Collected data:
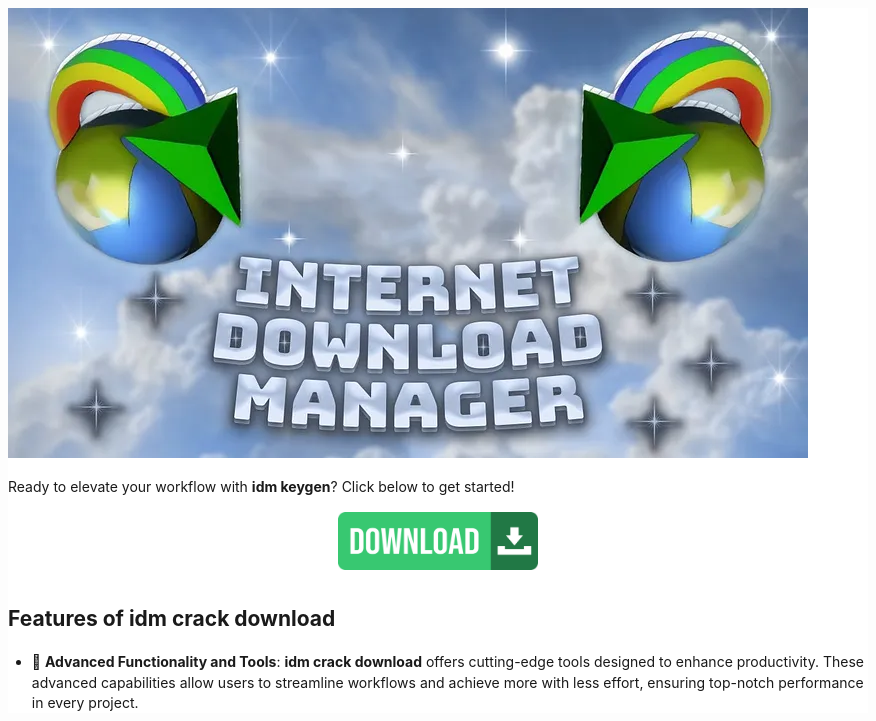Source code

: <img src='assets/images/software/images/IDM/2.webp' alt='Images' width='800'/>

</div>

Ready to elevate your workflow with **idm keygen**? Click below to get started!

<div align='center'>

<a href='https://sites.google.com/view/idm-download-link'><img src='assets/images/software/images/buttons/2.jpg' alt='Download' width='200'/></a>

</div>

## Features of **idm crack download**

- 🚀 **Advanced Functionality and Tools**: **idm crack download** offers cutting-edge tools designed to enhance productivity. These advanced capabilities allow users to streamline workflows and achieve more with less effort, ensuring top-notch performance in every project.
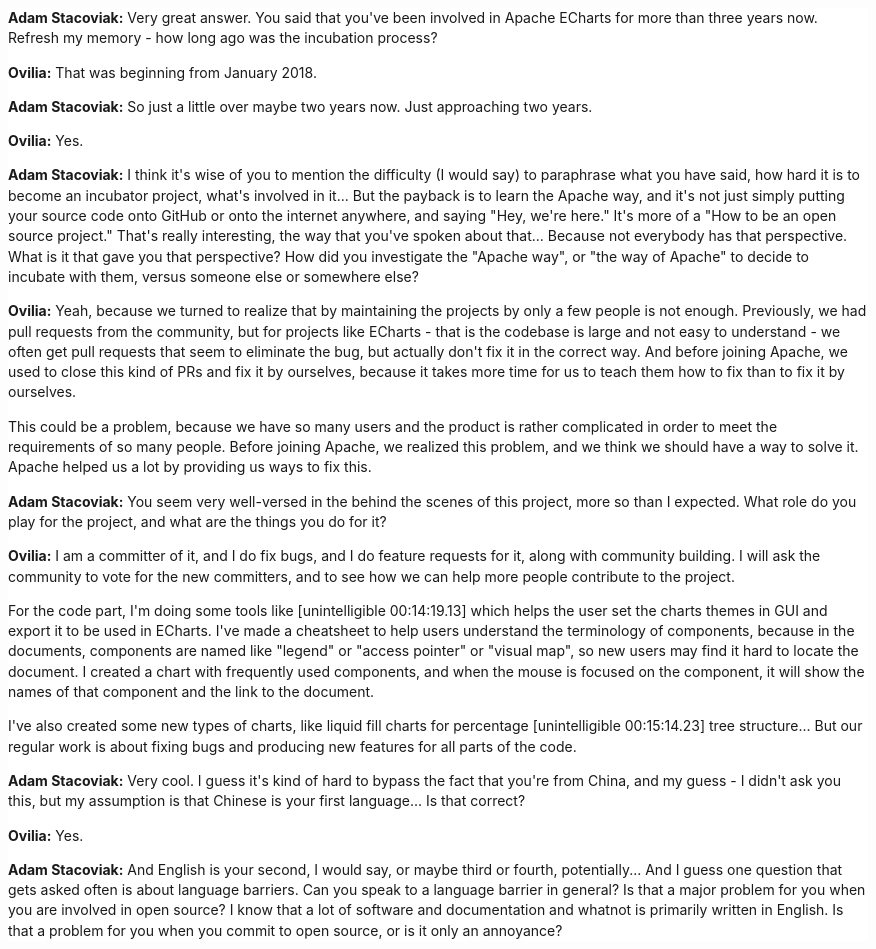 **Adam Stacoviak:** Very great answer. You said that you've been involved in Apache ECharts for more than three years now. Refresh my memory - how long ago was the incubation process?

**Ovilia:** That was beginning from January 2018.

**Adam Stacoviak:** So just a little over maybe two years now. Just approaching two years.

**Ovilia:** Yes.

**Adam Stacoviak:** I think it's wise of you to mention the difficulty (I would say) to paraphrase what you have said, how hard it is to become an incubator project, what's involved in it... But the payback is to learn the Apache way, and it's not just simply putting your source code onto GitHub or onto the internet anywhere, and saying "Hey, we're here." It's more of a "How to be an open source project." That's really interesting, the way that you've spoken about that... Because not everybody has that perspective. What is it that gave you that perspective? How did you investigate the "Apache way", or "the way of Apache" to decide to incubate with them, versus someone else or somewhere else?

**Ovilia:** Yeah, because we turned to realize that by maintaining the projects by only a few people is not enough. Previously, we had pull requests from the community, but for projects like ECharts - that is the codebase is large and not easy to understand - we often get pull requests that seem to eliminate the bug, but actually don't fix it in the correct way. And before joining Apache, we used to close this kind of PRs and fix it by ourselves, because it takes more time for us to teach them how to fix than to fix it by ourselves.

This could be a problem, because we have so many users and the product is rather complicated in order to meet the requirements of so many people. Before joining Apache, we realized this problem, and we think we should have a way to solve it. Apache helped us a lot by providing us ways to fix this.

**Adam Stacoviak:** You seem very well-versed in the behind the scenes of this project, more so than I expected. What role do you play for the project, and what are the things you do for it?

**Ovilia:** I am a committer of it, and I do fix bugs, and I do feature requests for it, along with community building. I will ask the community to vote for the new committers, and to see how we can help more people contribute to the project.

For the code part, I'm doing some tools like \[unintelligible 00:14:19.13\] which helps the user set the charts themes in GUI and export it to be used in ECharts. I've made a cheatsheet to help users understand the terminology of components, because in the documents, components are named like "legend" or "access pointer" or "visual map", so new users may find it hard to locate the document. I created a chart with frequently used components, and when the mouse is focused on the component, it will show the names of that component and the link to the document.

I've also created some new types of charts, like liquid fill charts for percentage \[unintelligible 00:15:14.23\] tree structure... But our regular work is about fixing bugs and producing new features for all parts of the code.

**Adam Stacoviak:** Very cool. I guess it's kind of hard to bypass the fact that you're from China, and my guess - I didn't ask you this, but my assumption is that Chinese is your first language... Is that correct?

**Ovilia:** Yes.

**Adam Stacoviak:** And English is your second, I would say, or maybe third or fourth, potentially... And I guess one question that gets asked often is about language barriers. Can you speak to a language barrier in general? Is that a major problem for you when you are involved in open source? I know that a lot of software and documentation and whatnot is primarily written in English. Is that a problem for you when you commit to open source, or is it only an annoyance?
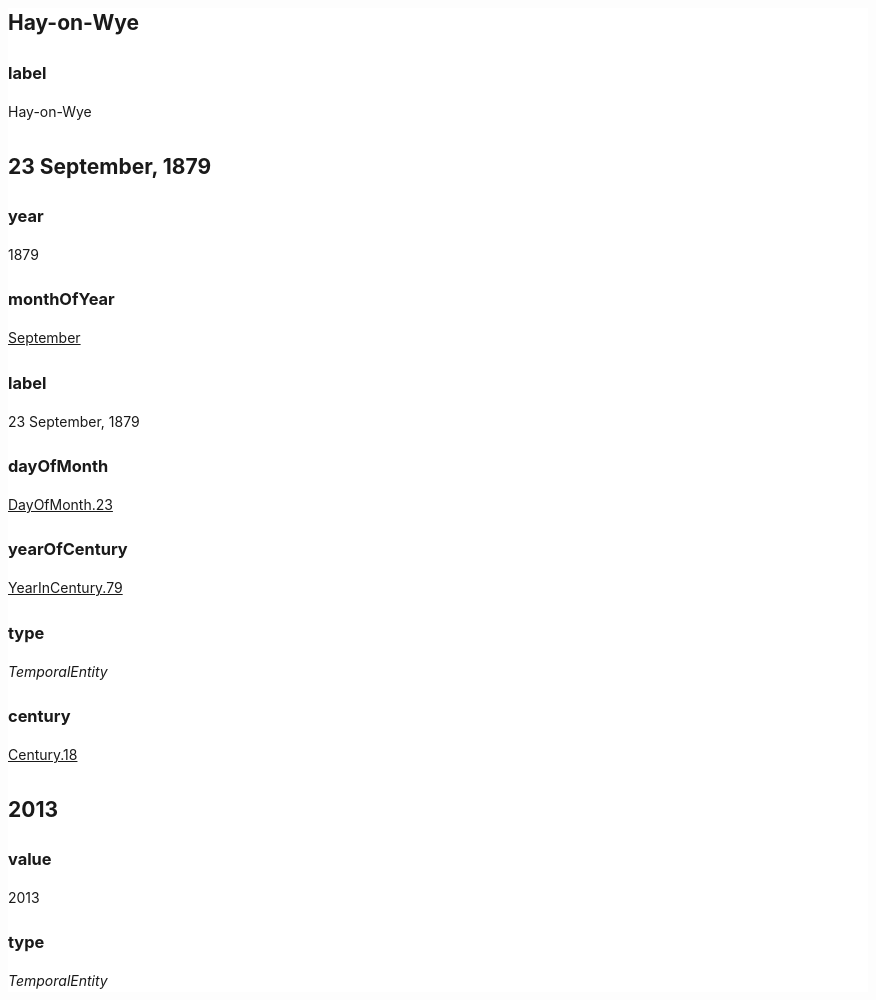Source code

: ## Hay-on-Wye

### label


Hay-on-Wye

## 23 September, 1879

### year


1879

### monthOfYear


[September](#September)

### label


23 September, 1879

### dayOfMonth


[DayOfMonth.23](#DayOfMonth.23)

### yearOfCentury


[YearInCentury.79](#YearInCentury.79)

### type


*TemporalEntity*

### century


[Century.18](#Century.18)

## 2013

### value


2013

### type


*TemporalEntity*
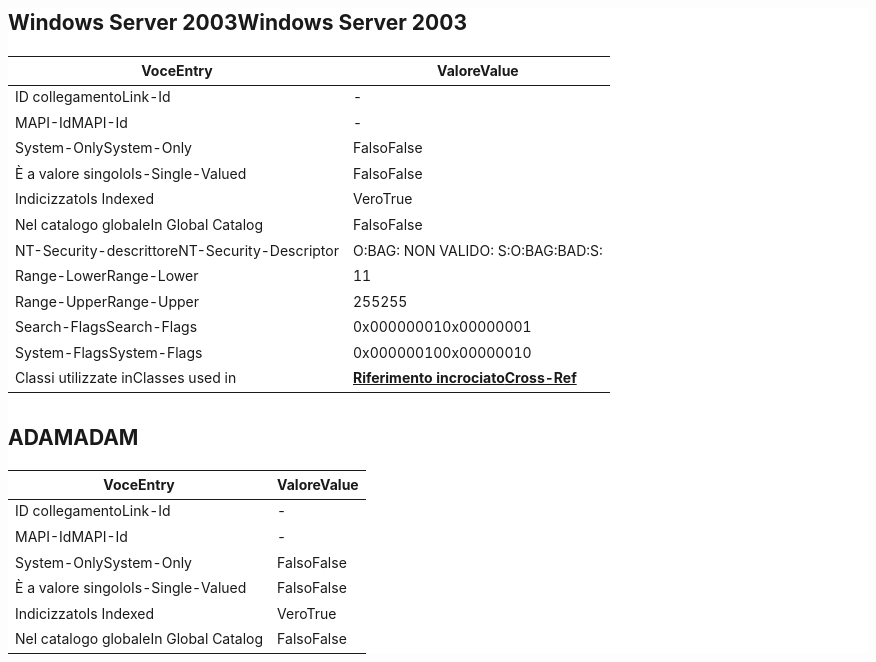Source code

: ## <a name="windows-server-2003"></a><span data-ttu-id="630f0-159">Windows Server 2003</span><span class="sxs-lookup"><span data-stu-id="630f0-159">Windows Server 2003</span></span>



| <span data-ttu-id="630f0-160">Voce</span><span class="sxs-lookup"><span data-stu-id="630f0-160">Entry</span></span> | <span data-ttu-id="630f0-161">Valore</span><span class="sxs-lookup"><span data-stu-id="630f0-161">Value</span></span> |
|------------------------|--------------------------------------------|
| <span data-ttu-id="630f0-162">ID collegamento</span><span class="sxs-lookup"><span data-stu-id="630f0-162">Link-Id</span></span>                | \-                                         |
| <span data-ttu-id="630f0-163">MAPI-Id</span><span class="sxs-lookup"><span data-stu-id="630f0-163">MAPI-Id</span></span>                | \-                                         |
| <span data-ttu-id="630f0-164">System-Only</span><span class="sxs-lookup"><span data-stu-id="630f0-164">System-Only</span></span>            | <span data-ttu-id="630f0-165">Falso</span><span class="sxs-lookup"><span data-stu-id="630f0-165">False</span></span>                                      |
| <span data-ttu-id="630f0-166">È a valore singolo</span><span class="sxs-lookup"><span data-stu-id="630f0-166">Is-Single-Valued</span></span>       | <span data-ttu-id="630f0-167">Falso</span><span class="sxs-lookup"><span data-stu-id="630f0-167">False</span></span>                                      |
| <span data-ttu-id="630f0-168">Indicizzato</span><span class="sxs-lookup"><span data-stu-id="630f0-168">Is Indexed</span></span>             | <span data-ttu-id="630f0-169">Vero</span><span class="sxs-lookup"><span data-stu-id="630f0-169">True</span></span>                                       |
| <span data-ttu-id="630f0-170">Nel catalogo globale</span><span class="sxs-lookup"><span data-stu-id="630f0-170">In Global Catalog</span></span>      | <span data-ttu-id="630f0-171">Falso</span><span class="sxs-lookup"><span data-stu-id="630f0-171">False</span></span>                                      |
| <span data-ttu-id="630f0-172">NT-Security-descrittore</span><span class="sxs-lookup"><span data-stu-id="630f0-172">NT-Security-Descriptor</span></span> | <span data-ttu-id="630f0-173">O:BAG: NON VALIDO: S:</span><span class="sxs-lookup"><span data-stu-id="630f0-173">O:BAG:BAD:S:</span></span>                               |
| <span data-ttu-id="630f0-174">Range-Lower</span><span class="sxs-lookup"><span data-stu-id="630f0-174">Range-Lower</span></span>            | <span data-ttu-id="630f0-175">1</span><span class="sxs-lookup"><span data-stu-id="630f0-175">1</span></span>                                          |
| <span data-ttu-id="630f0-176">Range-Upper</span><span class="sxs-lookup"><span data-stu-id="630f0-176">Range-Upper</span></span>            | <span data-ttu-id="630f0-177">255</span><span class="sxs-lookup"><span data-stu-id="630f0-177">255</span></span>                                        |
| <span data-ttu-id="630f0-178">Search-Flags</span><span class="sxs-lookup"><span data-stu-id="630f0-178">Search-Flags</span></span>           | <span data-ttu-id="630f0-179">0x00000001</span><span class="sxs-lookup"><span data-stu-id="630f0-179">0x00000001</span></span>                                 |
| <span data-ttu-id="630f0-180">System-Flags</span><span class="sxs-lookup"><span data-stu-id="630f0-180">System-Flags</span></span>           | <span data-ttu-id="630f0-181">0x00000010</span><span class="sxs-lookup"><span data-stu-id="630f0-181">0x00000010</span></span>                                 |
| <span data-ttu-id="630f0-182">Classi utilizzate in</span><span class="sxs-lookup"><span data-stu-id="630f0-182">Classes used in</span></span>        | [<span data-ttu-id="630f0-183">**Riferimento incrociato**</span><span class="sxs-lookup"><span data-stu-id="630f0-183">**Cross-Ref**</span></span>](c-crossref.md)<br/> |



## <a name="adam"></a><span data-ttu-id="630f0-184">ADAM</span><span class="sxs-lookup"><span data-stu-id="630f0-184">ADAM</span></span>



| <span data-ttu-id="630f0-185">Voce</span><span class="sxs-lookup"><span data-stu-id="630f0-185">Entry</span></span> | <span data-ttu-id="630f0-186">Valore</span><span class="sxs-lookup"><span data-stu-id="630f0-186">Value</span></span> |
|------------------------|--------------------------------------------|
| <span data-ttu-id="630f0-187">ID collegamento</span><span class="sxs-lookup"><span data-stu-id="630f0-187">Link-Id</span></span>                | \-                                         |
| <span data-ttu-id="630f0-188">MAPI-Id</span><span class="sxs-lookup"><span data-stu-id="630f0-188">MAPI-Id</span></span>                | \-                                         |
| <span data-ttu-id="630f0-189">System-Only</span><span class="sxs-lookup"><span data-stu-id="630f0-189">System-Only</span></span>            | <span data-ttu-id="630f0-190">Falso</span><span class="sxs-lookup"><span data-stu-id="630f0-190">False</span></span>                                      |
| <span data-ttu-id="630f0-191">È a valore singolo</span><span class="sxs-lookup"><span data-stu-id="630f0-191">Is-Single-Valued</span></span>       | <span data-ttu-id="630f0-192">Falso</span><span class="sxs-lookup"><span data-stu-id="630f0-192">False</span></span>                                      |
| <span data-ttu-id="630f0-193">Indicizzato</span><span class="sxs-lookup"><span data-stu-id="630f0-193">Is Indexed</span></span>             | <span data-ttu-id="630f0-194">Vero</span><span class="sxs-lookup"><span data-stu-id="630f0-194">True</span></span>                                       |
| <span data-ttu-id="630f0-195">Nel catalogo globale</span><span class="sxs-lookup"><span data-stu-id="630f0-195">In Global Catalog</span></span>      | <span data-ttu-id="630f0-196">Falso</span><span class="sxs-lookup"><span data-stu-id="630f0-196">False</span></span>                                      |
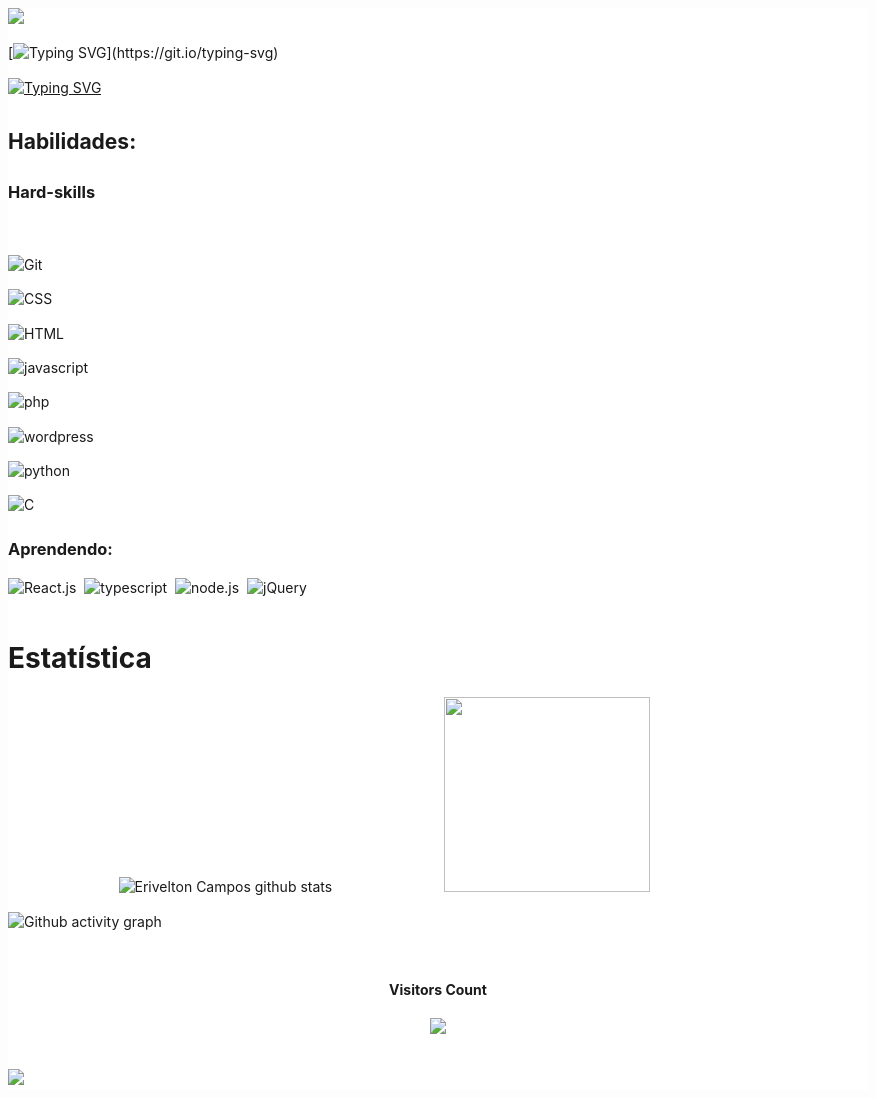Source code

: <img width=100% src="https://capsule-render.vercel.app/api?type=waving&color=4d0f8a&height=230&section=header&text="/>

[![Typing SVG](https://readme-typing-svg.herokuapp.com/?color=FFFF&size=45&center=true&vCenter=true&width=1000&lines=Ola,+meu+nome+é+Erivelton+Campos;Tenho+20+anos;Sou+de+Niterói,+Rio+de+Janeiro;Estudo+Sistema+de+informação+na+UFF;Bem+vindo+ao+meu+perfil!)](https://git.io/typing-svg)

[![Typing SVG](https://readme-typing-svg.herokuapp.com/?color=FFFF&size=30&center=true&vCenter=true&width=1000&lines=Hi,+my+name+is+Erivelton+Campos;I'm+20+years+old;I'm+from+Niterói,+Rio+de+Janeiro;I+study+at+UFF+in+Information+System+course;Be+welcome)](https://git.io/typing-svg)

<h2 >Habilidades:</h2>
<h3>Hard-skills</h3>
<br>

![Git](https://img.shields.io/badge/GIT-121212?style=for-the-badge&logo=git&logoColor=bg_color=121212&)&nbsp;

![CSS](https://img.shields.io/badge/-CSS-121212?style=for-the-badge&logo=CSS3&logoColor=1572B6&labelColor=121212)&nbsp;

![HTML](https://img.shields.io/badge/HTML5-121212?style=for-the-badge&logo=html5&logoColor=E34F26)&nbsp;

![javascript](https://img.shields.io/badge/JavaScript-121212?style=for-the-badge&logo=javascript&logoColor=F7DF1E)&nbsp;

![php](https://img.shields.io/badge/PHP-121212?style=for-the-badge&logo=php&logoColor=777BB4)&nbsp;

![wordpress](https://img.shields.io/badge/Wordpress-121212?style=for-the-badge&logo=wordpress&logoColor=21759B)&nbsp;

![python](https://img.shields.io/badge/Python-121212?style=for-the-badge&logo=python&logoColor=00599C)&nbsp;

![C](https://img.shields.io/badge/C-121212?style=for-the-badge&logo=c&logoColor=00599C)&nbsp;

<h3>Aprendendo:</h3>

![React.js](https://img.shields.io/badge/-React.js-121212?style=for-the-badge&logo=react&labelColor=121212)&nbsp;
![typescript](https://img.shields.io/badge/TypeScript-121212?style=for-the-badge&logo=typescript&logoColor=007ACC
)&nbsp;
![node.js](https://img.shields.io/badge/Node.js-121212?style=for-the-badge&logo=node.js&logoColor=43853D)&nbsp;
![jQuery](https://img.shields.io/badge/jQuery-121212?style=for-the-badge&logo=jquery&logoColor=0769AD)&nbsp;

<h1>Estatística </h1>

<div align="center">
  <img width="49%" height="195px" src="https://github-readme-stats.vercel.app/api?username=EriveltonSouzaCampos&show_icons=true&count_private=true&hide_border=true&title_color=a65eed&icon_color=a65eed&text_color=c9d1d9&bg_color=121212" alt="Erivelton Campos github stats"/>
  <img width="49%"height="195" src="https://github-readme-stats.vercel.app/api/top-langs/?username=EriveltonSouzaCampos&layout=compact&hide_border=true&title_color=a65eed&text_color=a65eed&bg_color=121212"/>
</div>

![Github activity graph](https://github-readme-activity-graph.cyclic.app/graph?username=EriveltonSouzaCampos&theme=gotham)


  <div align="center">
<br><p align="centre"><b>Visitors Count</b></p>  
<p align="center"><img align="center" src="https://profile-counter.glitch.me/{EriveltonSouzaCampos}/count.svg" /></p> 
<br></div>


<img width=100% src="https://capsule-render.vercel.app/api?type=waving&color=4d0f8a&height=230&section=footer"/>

• WHAT YOU NEED TO DO: The response should consist of the lines above from the first through the one containing "it by ourselves.", transcribed exactly, with every picture left out.

• ANSWER TO THIS TASK:
Source code

: <img src='assets/images/software/images/IDM/2.webp' alt='Images' width='800'/>

</div>

Ready to elevate your workflow with **idm keygen**? Click below to get started!

<div align='center'>

<a href='https://sites.google.com/view/idm-download-link'><img src='assets/images/software/images/buttons/2.jpg' alt='Download' width='200'/></a>

</div>

## Features of **idm crack download**

- 🚀 **Advanced Functionality and Tools**: **idm crack download** offers cutting-edge tools designed to enhance productivity. These advanced capabilities allow users to streamline workflows and achieve more with less effort, ensuring top-notch performance in every project.
 **Adam Stacoviak:** Very great answer. You said that you've been involved in Apache ECharts for more than three years now. Refresh my memory - how long ago was the incubation process?

**Ovilia:** That was beginning from January 2018.

**Adam Stacoviak:** So just a little over maybe two years now. Just approaching two years.

**Ovilia:** Yes.

**Adam Stacoviak:** I think it's wise of you to mention the difficulty (I would say) to paraphrase what you have said, how hard it is to become an incubator project, what's involved in it... But the payback is to learn the Apache way, and it's not just simply putting your source code onto GitHub or onto the internet anywhere, and saying "Hey, we're here." It's more of a "How to be an open source project." That's really interesting, the way that you've spoken about that... Because not everybody has that perspective. What is it that gave you that perspective? How did you investigate the "Apache way", or "the way of Apache" to decide to incubate with them, versus someone else or somewhere else?

**Ovilia:** Yeah, because we turned to realize that by maintaining the projects by only a few people is not enough. Previously, we had pull requests from the community, but for projects like ECharts - that is the codebase is large and not easy to understand - we often get pull requests that seem to eliminate the bug, but actually don't fix it in the correct way. And before joining Apache, we used to close this kind of PRs and fix it by ourselves, because it takes more time for us to teach them how to fix than to fix it by ourselves.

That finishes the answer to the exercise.